The Dragon Man
- First edition
- Author: Garry Disher
- Language: English
- Series: Challis/Destry
- Genre: Crime novel
- Publisher: Allen and Unwin, Australia
- Publication date: 1999
- Publication place: Australia
- Media type: Print (hardback & paperback)
- Pages: 239 pp
- ISBN: 1-86508-253-8
- OCLC: 222522653
- Preceded by: -
- Followed by: Kittyhawk Down

= The Dragon Man =

1999 novel by Garry Disher

The Dragon Man is a 1999 crime novel by the Australian author Garry Disher.
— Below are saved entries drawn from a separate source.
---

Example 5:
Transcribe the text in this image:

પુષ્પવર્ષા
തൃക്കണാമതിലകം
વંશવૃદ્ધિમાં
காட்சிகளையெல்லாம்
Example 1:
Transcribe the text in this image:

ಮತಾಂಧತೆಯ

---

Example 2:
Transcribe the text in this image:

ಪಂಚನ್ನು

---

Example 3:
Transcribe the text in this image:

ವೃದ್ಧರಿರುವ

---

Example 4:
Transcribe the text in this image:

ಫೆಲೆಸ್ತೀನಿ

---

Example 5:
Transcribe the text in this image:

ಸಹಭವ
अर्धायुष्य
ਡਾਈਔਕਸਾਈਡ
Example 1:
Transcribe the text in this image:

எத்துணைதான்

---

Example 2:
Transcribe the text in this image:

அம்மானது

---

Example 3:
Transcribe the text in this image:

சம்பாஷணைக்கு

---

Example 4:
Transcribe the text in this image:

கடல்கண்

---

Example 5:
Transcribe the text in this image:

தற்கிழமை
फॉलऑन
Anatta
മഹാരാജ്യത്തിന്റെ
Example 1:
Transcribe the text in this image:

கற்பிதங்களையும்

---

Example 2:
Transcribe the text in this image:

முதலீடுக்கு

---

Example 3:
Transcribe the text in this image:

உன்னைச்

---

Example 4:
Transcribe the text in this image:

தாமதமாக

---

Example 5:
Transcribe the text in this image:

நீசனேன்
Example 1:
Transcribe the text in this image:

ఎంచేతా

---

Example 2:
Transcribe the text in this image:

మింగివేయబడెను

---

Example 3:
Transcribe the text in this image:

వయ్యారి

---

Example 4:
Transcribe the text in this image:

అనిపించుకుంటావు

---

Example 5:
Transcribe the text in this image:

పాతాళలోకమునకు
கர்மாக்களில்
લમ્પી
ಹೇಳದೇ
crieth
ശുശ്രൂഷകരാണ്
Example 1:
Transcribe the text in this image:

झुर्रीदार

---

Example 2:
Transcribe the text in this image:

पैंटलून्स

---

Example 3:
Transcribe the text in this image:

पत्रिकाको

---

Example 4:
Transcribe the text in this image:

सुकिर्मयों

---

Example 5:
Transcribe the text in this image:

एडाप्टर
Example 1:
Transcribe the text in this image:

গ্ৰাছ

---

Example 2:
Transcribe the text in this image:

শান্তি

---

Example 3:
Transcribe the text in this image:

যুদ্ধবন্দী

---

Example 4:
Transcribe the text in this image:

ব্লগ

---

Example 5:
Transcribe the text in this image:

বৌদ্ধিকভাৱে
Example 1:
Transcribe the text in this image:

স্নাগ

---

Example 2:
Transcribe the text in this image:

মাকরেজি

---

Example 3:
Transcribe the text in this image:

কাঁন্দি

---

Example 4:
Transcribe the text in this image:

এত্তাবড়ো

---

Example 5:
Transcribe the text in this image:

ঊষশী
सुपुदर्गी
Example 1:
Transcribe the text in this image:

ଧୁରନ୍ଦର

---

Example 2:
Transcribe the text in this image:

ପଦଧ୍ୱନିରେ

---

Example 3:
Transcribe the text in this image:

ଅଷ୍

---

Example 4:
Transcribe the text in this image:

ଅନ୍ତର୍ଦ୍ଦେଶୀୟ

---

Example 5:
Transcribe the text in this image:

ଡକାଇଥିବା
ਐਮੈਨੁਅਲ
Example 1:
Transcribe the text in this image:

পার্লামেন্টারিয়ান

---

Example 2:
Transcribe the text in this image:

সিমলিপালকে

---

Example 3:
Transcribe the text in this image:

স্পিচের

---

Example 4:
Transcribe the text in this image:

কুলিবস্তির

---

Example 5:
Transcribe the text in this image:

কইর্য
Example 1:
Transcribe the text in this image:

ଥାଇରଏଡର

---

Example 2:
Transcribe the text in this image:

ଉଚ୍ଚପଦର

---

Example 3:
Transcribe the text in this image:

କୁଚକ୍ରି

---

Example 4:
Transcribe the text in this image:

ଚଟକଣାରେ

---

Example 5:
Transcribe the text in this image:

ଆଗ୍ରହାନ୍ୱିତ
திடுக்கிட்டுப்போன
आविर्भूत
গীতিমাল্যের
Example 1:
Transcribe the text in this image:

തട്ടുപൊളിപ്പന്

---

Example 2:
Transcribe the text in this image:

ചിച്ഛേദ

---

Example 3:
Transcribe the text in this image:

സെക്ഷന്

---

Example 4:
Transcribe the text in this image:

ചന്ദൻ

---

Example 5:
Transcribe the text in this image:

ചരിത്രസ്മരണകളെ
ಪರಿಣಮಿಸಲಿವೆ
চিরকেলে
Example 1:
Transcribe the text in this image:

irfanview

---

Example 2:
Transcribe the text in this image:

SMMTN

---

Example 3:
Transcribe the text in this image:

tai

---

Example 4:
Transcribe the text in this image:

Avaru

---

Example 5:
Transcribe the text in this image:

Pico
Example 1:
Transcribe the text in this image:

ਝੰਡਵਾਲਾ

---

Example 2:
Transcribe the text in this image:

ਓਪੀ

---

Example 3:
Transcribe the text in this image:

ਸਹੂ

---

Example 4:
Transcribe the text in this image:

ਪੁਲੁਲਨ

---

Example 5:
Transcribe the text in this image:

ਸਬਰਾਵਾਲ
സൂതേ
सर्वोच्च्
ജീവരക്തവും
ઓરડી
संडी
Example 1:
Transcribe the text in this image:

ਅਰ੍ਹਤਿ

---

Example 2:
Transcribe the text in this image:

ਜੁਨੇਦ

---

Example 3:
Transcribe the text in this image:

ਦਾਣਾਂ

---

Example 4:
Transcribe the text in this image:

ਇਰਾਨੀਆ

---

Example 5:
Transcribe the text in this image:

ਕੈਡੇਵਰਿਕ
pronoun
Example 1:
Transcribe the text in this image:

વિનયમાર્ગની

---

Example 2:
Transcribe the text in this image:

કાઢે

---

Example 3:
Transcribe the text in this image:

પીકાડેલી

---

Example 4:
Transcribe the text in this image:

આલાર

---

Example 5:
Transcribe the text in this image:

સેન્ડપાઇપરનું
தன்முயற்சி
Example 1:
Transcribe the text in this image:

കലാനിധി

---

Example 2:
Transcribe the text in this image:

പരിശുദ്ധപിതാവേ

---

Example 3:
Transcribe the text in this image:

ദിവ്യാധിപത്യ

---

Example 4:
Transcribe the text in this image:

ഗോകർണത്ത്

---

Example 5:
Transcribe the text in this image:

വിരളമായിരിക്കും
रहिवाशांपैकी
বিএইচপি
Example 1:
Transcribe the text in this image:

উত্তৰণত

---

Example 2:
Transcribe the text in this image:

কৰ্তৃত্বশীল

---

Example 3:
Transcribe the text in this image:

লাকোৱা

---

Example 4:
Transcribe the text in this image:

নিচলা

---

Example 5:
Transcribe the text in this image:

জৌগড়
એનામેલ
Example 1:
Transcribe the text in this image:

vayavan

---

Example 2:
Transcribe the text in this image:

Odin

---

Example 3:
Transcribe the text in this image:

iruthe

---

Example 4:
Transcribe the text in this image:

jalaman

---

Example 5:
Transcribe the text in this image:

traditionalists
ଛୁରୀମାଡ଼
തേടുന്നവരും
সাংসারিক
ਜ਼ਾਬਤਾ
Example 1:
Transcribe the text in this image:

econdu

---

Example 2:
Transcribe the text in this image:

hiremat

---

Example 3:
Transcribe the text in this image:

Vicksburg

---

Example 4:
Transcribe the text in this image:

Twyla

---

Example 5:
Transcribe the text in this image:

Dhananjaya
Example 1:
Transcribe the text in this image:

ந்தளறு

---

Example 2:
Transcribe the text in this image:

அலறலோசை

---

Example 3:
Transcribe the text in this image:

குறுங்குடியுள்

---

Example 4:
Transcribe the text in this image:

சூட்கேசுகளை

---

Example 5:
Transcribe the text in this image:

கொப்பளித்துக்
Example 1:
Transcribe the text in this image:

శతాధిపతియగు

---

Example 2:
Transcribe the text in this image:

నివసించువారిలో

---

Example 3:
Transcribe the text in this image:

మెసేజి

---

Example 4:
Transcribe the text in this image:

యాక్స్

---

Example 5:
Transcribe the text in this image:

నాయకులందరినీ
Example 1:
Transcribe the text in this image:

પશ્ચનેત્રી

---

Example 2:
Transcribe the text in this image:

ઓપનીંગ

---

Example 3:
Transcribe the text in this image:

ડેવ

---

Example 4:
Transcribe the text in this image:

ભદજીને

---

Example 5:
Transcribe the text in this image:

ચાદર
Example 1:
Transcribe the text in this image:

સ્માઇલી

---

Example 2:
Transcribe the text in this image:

This is the first novel in the author's "Challis/Destry" series of crime novels, followed by Kittyhawk Down (2003), Snapshot (2005), Chain of Evidence (2007), Blood Moon (2009), Whispering Death (2011) and Signal Loss (2016).

==Awards==

- Deutscher Krimi Preis (German Crime Fiction Award), International, 2002: winner

==Critical reception==

In Australian Book Review, J. R. Carroll was impressed with Disher's sense of place noting that he "presents the reader with a convincingly detailed local scenario, in the style of Ruth Rendell's Kingsmark, or Colin Dexter's Oxford." The review concluded that the novel "sets a high standard for what looks like a terrific new series in the making."

Kirkus Reviews commented that the novel doesn't feel like the start of a new series "thanks to fully formed characters and wall-to-wall mysteries".